EXERCISE AIM:
Repeat the lines below exactly, beginning with the first line and stopping after the line that contains "источники_информации *155la3".

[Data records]
>>

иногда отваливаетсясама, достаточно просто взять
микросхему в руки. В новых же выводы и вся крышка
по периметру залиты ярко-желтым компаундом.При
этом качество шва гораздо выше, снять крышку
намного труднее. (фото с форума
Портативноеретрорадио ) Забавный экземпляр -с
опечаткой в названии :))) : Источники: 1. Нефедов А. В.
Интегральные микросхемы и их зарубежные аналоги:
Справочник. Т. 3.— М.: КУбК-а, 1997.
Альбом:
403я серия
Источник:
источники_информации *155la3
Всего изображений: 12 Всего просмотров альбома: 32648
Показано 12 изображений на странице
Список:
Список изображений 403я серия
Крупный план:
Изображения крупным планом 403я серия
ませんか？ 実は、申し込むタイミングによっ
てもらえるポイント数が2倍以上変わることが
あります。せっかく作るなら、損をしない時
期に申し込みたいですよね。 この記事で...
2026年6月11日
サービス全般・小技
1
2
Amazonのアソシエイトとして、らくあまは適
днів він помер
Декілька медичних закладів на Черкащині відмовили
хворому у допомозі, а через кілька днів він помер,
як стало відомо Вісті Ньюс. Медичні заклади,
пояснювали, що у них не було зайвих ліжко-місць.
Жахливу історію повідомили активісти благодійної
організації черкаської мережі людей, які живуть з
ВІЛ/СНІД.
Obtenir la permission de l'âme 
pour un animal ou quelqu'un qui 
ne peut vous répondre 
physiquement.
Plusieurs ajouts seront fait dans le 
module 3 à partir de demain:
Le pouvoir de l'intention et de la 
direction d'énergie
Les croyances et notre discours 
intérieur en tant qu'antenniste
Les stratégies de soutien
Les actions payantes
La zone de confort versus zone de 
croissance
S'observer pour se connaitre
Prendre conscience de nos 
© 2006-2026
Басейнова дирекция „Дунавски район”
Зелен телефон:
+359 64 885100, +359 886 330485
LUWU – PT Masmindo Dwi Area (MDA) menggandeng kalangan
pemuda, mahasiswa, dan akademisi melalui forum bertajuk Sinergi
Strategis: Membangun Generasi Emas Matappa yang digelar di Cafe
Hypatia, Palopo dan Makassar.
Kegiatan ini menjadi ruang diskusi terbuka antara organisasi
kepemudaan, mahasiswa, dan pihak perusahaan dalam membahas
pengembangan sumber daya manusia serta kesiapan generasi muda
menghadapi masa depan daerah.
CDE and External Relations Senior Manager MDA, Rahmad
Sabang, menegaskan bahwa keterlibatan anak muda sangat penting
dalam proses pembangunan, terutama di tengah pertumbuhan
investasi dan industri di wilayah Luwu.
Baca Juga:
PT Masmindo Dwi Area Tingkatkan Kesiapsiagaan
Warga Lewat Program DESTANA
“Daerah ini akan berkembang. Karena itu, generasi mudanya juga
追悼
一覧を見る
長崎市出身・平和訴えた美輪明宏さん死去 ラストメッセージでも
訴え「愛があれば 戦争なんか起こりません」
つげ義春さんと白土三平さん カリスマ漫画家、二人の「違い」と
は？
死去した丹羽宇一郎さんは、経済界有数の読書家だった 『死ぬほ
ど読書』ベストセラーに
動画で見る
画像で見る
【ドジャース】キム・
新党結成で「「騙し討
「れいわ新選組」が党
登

<<

WRITTEN RESPONSE:
иногда отваливаетсясама, достаточно просто взять
микросхему в руки. В новых же выводы и вся крышка
по периметру залиты ярко-желтым компаундом.При
этом качество шва гораздо выше, снять крышку
намного труднее. (фото с форума
Портативноеретрорадио ) Забавный экземпляр -с
опечаткой в названии :))) : Источники: 1. Нефедов А. В.
Интегральные микросхемы и их зарубежные аналоги:
Справочник. Т. 3.— М.: КУбК-а, 1997.
Альбом:
403я серия
Источник:
источники_информации *155la3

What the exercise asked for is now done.